What I want, more than anything else, is to be strong enough, to find the strength somehow, to be able to make ED's life better than it is. Sooner rather than later. I'm so angry about it all - at fate/life/whatever for her having this vicious form of MS, at myself for making choices I now regret - like taking a flat with nine steps to the front door (I can't believe that it's still less than a year ago that turning this beautiful place down for ED's future health had a whiff of 'martyred mother' about it). As I've written that, the solution has become apparent - I need to move again. Not now, but soon, in the spring, perhaps. At the moment I have neither the energy nor the money, but I will not go on living in a place my daughter cannot visit. Phew - I feel better already.

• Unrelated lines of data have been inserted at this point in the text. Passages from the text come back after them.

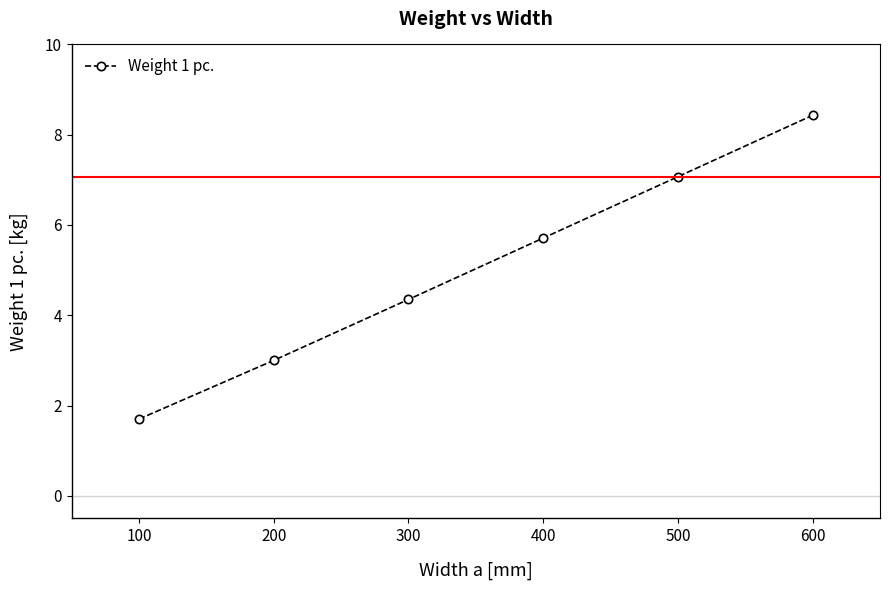

How many values are below 5?

3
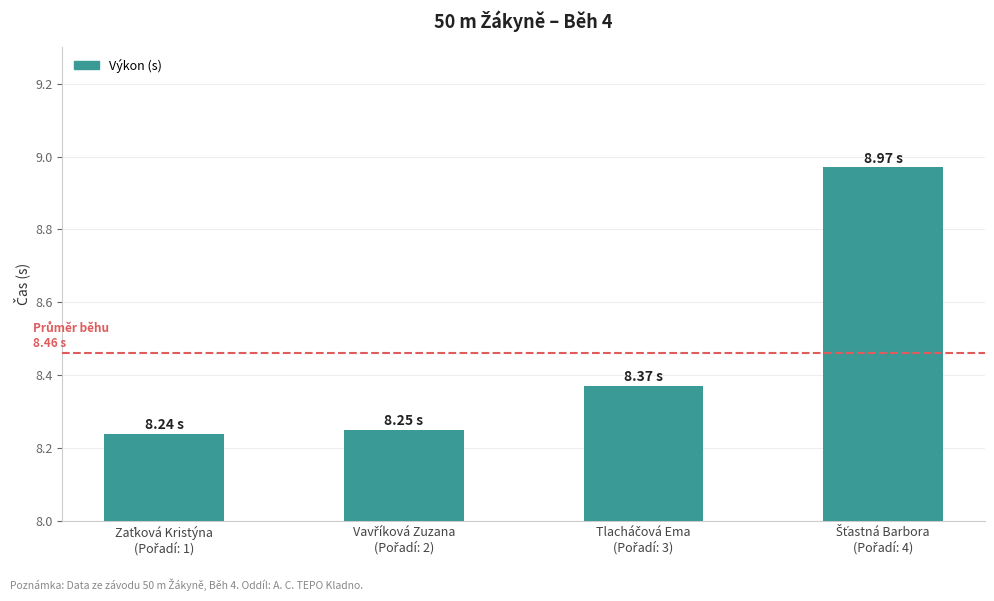

What is the average value?

8.5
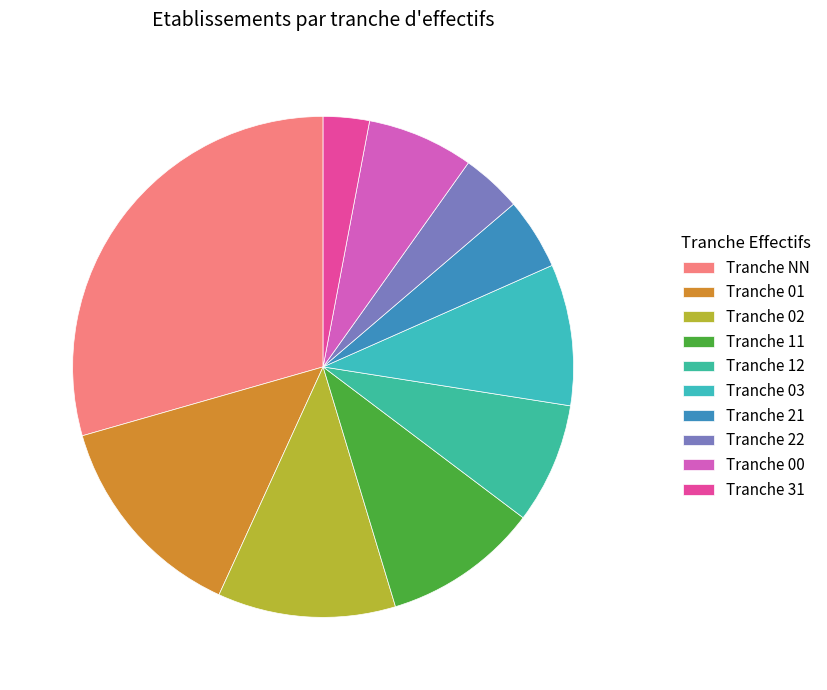

How many slices are in this pie chart?

10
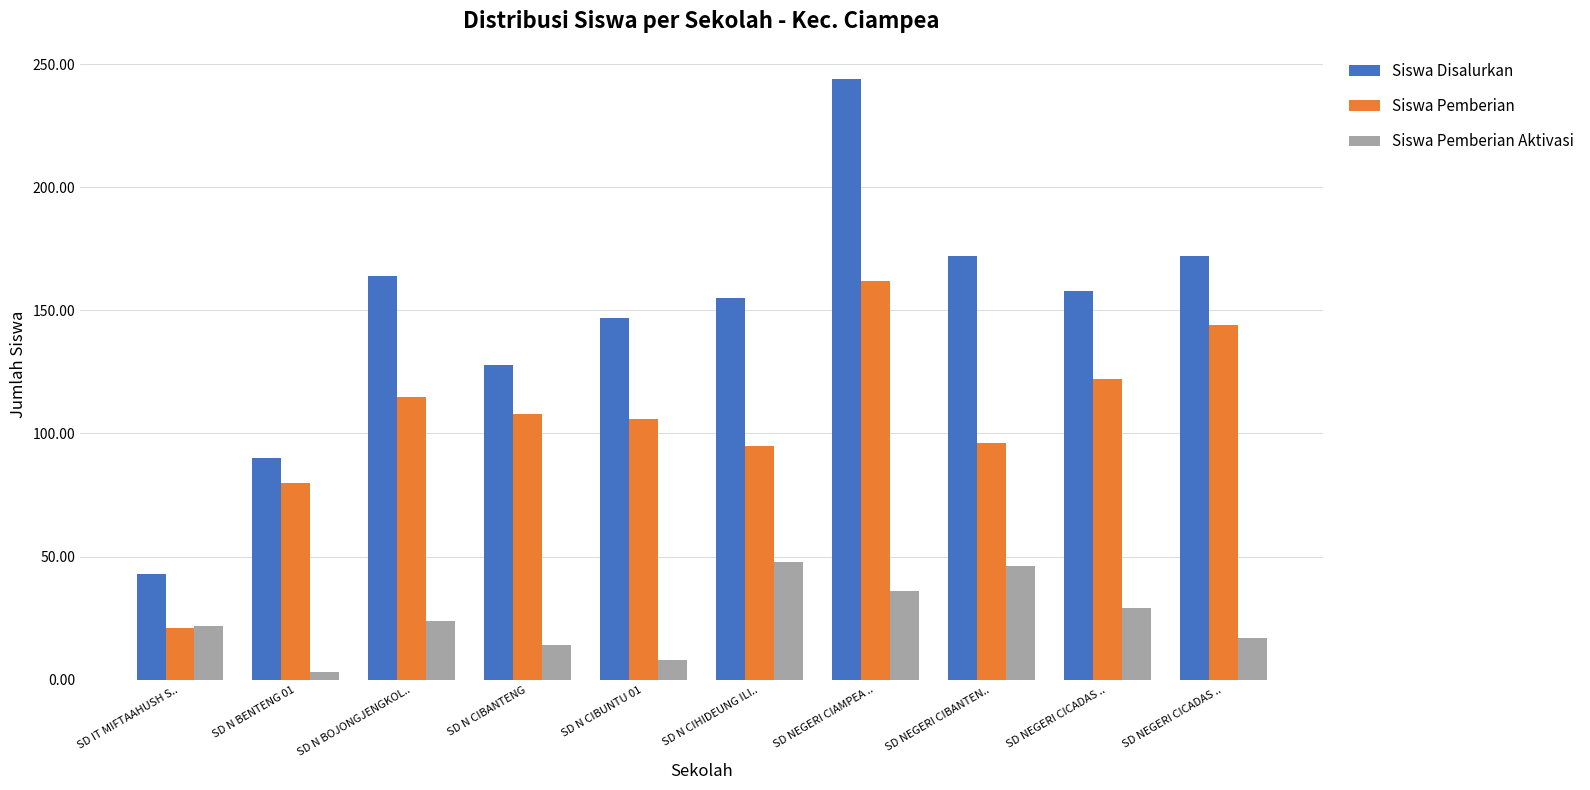

At how many categories does at least one series exceed 122?

8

Note - just looked at a few estate agents' sites, instant jitters - not yet. But it's a plan I can get my head round. Last year I was looking for a place at the start of the new academic year, and in a city with two unis, that's a lot of students looking for somewhere to live. No one had time to look after me and my list of requirements. Also, now I'm right into the allotment, I can live without a garden (though a balcony would be good), so I'd consider a modern place with a lift, which I wouldn't before. Bob would just have to lump it - she's getting older now, 13 already, and spends most of her time sleeping when she's not harassing me.l This could be done, with a bit more strength and one of those magical lump sums, which have tended to turn up in my life at very opportune moments. That or a job and the strength to do it.

So, today has been about getting my head down, into the inescapable grief, plodding on. I went to the allotment, pretty late in the day, but I made it. Cooked a compromise dinner - a bought peppered steak slice (not great as too much fat in the pastry and god knows what other heinous ingredients), with a baked potato, a mound of cabbage and mashed parsnips from the allotment. Baked plums with creme fraiche. Coffee, spliff, Homeland, Downton Abbey, blog, bed.

Him downstairs is watching Downton Abbey now, very loudly. I quite like it. It's comforting to know I'm not completely alone, especially now I'm starting to get to know him. But I hope he doesn't go for Homeland afterwards - I don't want all that 'music to make sure you know it's meant to be scary and tense' wafting up when I'm trying to sleep.

Grateful for: an allotment to feed me, body and soul; a blog to generate ideas in; a plan; a warm bed; a good book.